Exercise task A –
Write out the rows from the first one through the line containing "scientific name: Solanum carolinense", with both ends included, keeping each line unchanged.

Source excerpt –
>>>>>

On 11/15/2012 1:06 PM, Tom Burton-West wrote:
This paper on the Kstem stemmer lists cases where the Porter stemmer
understems or overstems and explains the logic of Kstem: "Viewing
Morphology as an Inference Process" (*Krovetz*, R., Proceedings of the
Sixteenth Annual International ACM SIGIR Conference on Research and
Development in Information Retrieval, 191-203, 1993).
*http://ciir.cs.umass.edu/pubfiles/ir-35.pdf*<http://ciir.cs.umass.edu/pubfiles/ir-35.pdf>
"
Thanks for the reference - that was very enlightening. The paper
explains why many terms are not stemmed as one might expect by KStem -
words that are found in the dictionary, by which I think they mean have
their own senses whose definitions do not include the stem word, are not
stemmed by KStem since it assumes that they have their own particular
meanings, and are not derived *purely by inflection*.
The dictionary they used is the Longman dictionary, which is available
for free online. I looked up "dog"
http://www.ldoceonline.com/dictionary/dog_1 and found that there is a
sense there (sense 13) whose definition reads:
dogs
[plural]American Englishinformalfeet:
this sense doesn't mention the stem word "dog" - it clearly has a
different meaning than the main dog entry, so I guess the thinking
behind this is: if the person was searching for "dogs" (meaning feet)
they wouldn't want to find text with "dog" (meaning man's best friend).
Of course in this case, "dog" singular presumably could mean foot as
well, so the inference seems faulty, although perhaps that never
occurs? Honestly I've never heard of anyone using "dogs" to mean feet
either, but hey nobody's perfect.
This entry: http://www.ldoceonline.com/dictionary/bound_4 probably
explains the reason "bounds" doesn't stem to "bound".
In the Lucene KStemmer code, this translates into the word appearing in
one of the dictionary data files. If a word appears there (as "dogs"
and "bounds" do), it won't be stemmed. I suppose a possible approach
here would be to send the client the dictionary of non-stemming words
and let them remove some, but then you'd have to compile your own
KStemmer variant.
Perhaps a nice feature to add to KStemmer would be to have it read a
list of exception words at run-time that would be removed from its
dictionary in order to allow them to be stemmed.
-Mike

<<<<<

Data excerpts:
>>>>>

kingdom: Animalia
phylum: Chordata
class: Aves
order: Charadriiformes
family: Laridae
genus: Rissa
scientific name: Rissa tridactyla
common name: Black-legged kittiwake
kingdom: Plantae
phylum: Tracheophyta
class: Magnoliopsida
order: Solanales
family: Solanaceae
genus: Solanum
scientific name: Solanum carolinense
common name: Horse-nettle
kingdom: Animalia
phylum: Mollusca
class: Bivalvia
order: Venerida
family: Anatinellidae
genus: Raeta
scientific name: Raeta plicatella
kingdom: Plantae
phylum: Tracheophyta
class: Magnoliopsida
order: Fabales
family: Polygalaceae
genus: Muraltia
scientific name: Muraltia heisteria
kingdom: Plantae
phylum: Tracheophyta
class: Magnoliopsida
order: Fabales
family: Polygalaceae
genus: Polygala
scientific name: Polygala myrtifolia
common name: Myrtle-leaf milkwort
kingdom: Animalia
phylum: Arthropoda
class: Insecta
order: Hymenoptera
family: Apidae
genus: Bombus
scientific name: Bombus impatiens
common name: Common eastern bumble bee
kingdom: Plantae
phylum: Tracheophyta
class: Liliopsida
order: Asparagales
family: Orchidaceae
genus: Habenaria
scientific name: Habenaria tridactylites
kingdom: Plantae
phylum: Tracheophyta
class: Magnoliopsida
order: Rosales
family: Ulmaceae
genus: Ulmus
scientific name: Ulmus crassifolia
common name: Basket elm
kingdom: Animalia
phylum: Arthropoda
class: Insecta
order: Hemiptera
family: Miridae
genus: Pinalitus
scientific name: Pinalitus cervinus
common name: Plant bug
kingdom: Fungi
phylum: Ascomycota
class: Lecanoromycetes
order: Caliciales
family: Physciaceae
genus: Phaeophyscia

<<<<<

Exercise task B –
According to the post about the KStem stemmer, what happens in the Lucene KStemmer code to a word that appears in one of the dictionary data files?

Correct output A –
kingdom: Animalia
phylum: Chordata
class: Aves
order: Charadriiformes
family: Laridae
genus: Rissa
scientific name: Rissa tridactyla
common name: Black-legged kittiwake
kingdom: Plantae
phylum: Tracheophyta
class: Magnoliopsida
order: Solanales
family: Solanaceae
genus: Solanum
scientific name: Solanum carolinense

Correct output B –
It won't be stemmed.